One of the perks of studying painting abroad on Temple Rome’s campus is that every student gets their own little studio on the second floor of the building. I spend time in there almost every day looking and thinking and listening to audiobooks, dutifully preparing my paintings for the next in-class critique. Recently I’ve been making work about time. Time is a pretty strange thing. It is a force of nature that none of us have control over. In one way or another we must always be subordinate to it. Young people complain about having too much time to kill and old people complain about having too little of it.

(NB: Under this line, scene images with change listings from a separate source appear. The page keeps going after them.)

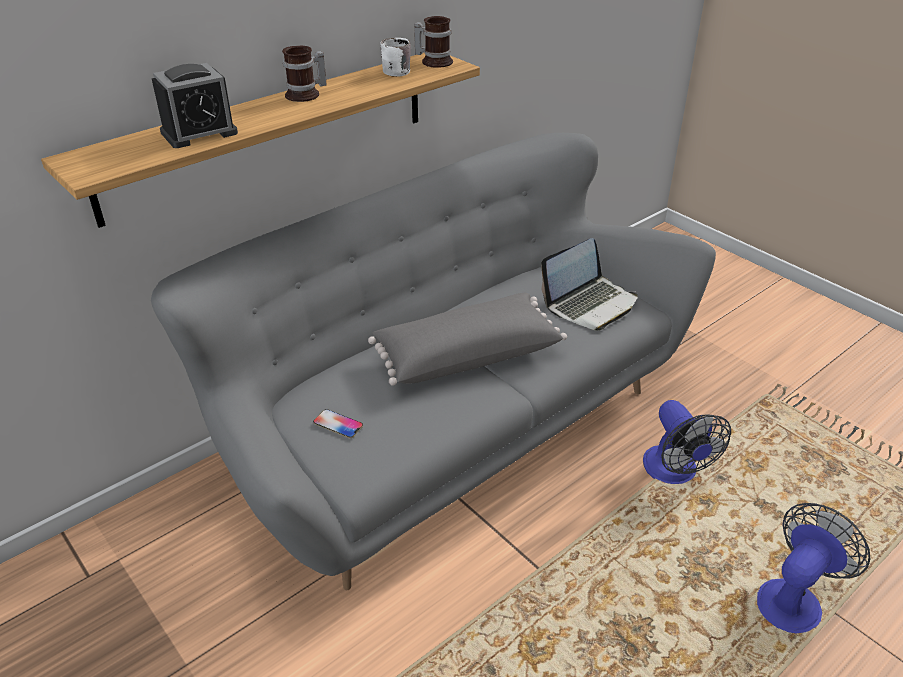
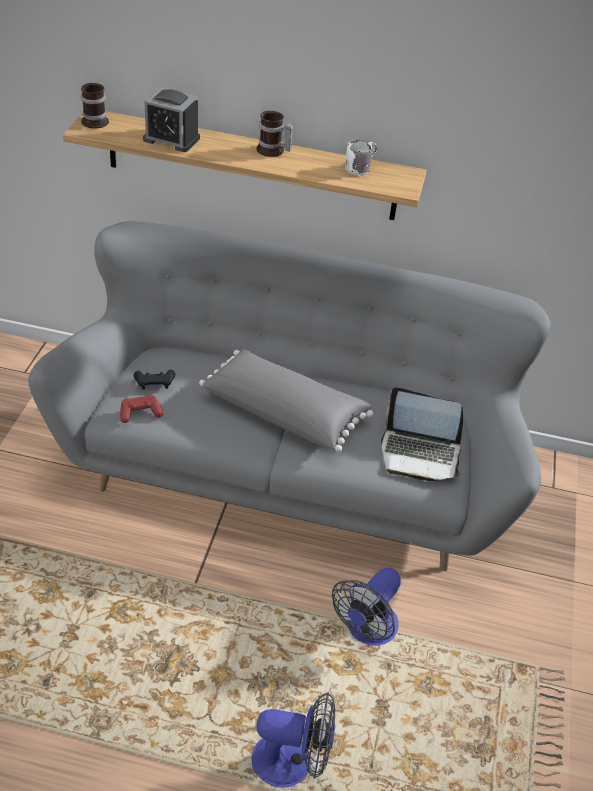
camera: 50 degrees right, 5 degrees up
(338, 424) = (154, 383): phone -> black game controller
(373, 455) = (140, 413): none -> red game controller
(435, 61) = (400, 177): mug -> mug (96, 120)

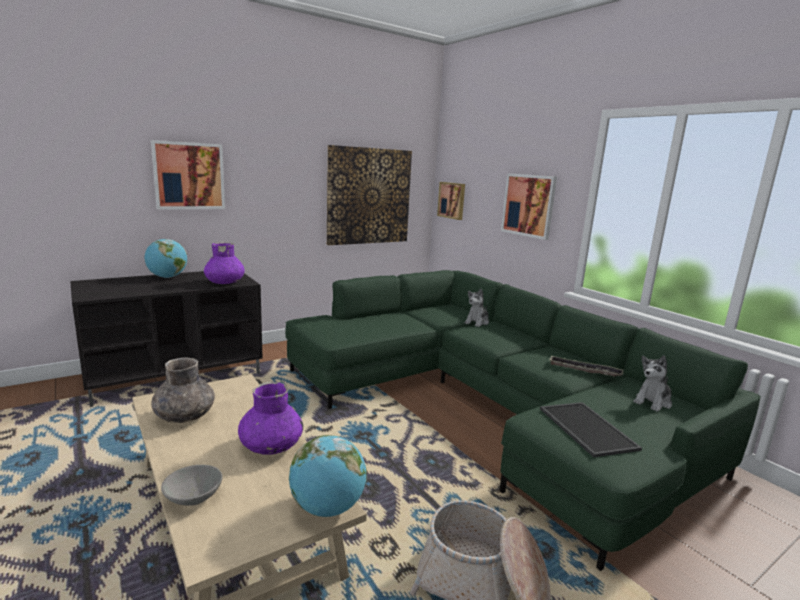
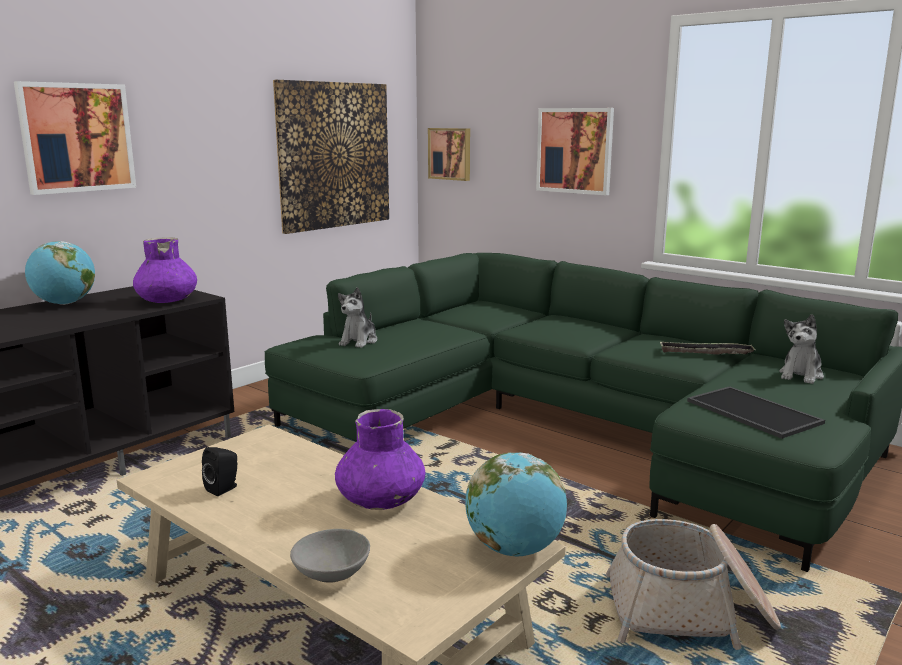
camera: 15 degrees left, 0 degrees up
(185, 416) = (224, 488): grey vase -> black speaker
(477, 322) = (533, 318): plush toy -> plush toy (359, 341)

The earth orbits the sun over and over again, and any number of lives are created and taken away. Children lose teeth, and dogs get run over by cars, and angsty teens gets their braces removed, and elderly people move into assisted living. Babies are born and babies die. Adults turn their lives around, and people commit suicide. The earth doesn’t care, it just keeps on circling the sun over and over again. Time is ruthlessly inhuman, and time is generously kind. It is perpetually dichotomous.

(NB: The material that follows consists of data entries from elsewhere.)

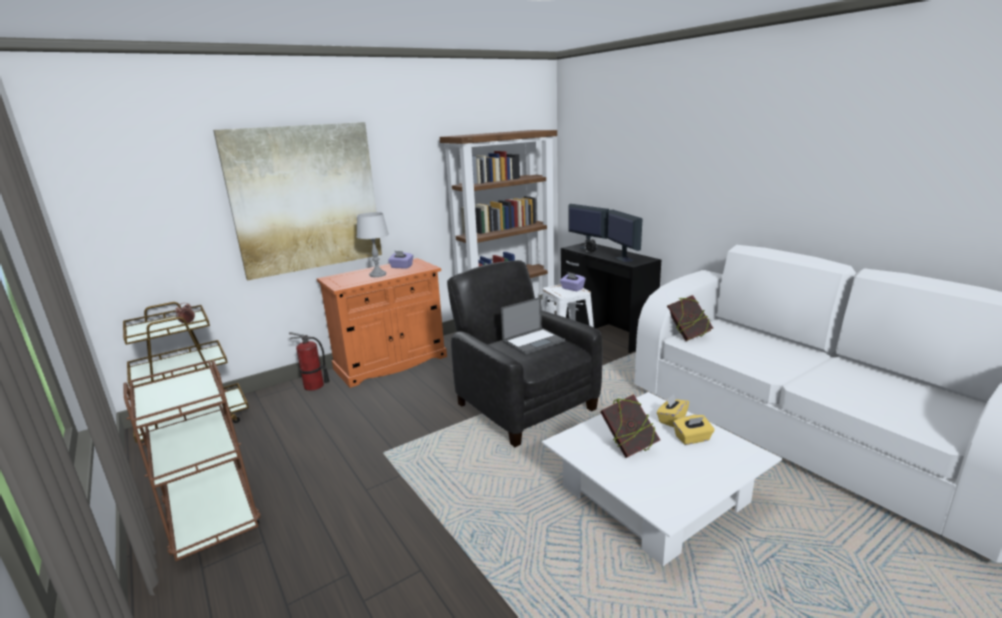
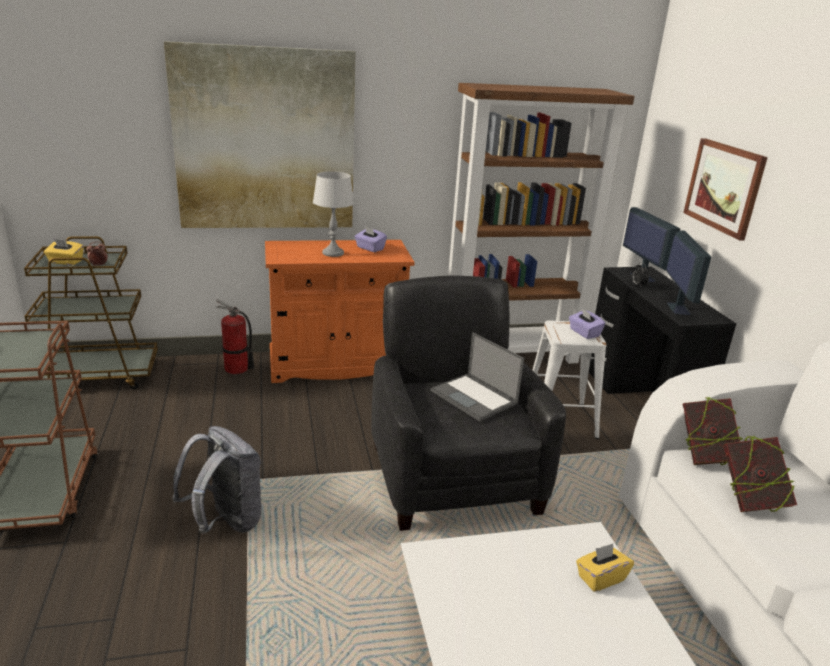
camera: 20 degrees right, 5 degrees up
(386, 483) = (225, 522): none -> grey backpack
(533, 341) = (475, 397): laptop -> laptop turned 60 degrees clockwise
(628, 447) = (506, 597): book -> book (749, 501)
(629, 177) = (724, 187): none -> picture
(692, 438) = (608, 621): yellow tissue box -> yellow tissue box (65, 262)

This past week one of my homework assignments was to go to the Galleria Nazionale d’Arte Antica at the Palazzo Barberini and draw art from the Baroque period. I ascended a wide staircase decorated sparsely with bees and the keys of St. Peter (which are known as symbols of the crest of the family Barberini). Upon entering a huge hall, I found my sensory flooded. Every ceiling was decorated with dramatic frescoes of biblical, political and mythological characters in exaggerated poses and bedecked with gold leaf. I walked back to the end of the hall and took a right into a very dimly lit room only to find myself standing in front of Caravaggio’s infamous Judith and Holofernes. It depicts the young and beautiful Jewess, Judith, slitting the throat of an enemy general, Holofernes. After a long night of strategically wining and dining him she takes her chance and murders him. Standing at her side is an ancient maidservant, watching in what appears to be either terror or wrapt excitement. To the left of this painting, hanging in stark narrative contrast, is Caravaggio’s Narcissus. The young blonde is bent over at an extreme angle, staring lovingly at his own reflection in a pool of water. In mythology it is written that he does this, forgetting eating or drinking, till he dies away.

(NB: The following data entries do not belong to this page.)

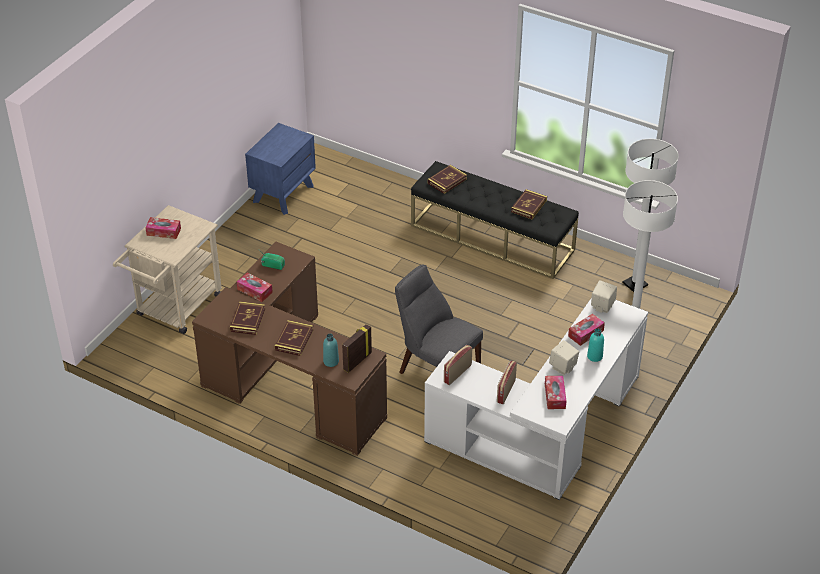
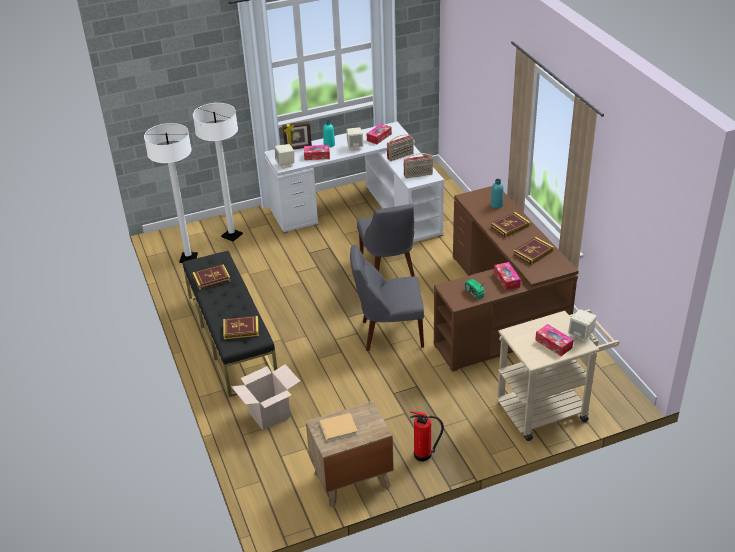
camera: 140 degrees left, 5 degrees down
(145, 248) = (581, 335): none -> beige speaker
(246, 231) = (424, 455): none -> fire extinguisher
(283, 193) = (351, 480): blue nightstand -> brown nightstand
(285, 141) = (339, 428): none -> beige book
(357, 361) = (478, 198): picture frame -> picture frame (298, 148)
(367, 306) = (389, 333): none -> grey chair
(389, 202) = (269, 414): none -> cardboard box

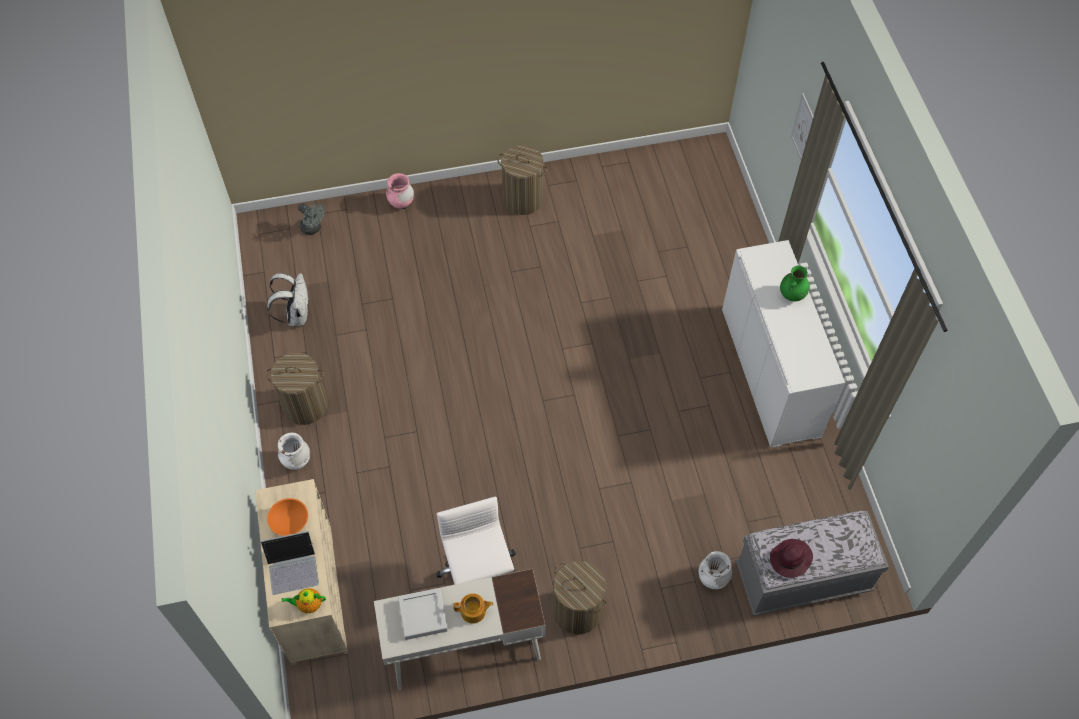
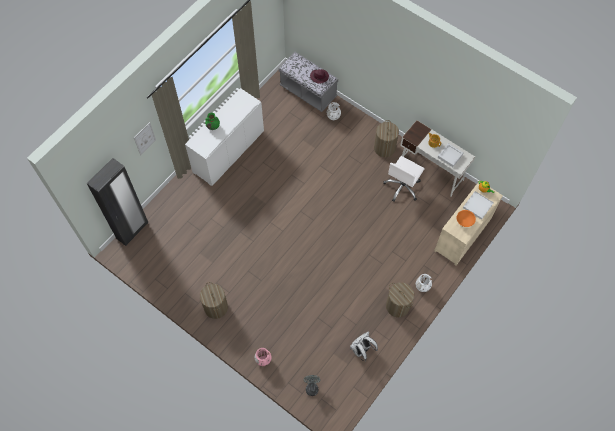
camera: 130 degrees left, 5 degrees up
(293, 567) = (477, 206): laptop -> white tray
(728, 178) = (132, 231): none -> black wardrobe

It is so human to attempt to quantify a force of nature. How long is an eternity? Perhaps only Narcissus truly knows. He died staring at his own reflection. And now the flower’s that bear his name grow by water, staring at their own reflection until they too die. Or perhaps it is the ancient maidservant aiding and abetting Judith in her murder. She can tell us in quantity how long she’s lived and all she’s seen. How many deaths and births have her eyes witnessed? I shall follow suit with the drama of the Baroque and say that studying abroad is its own kind of eternity. I have felt great happinesses and sadnesses in my time here already. Every day I wake up, get dressed, brush my teeth, make my lunch and head out from my apartment to take the train to school. On my way there I order “un caffè doppio e uno cornetto cioccolato” from my favorite cafe and walk the rest of the way to campus to attend my classes. I go through my Monday, Tuesday, Wednesday, Thursday, Friday, Saturday, and Sunday; then I do it all again! I constantly marvel that I am living in this happy pattern. In some ways it is like a version of the movie “Groundhog Day.” Only it is even more happy because I know that this is only four months of my life. I get to live, and love, and explore another country, and then I get to go home to Philadelphia. There I may share what I have learned here with the people around me and the places I inhabit.
In Kurt Vonnegut’s timeless novel, Slaughterhouse-Five he writes, “I asked myself about the present: how wide it was, how deep it was, how much was mine to keep.” I have memorized this verse and keep it in my mind like a charm, a talisman, a prayer, if you will. The clock is always ticking. There is never a moment that we can ever truly recreate, no memory that we will ever get back just as it was the first time. However, I believe that if we keep our wits about us, and do our best as people to truly know ourselves, we have the power to write our own stories. I paint as a way of problem-solving. It is a great balm to my mind to feel as though I can duke it out between myself, over a pile of canvas and paints. I paint to rewrite my past, and in doing so am in the constant process of painting my present and future over and over again. Perhaps that is what eternity is.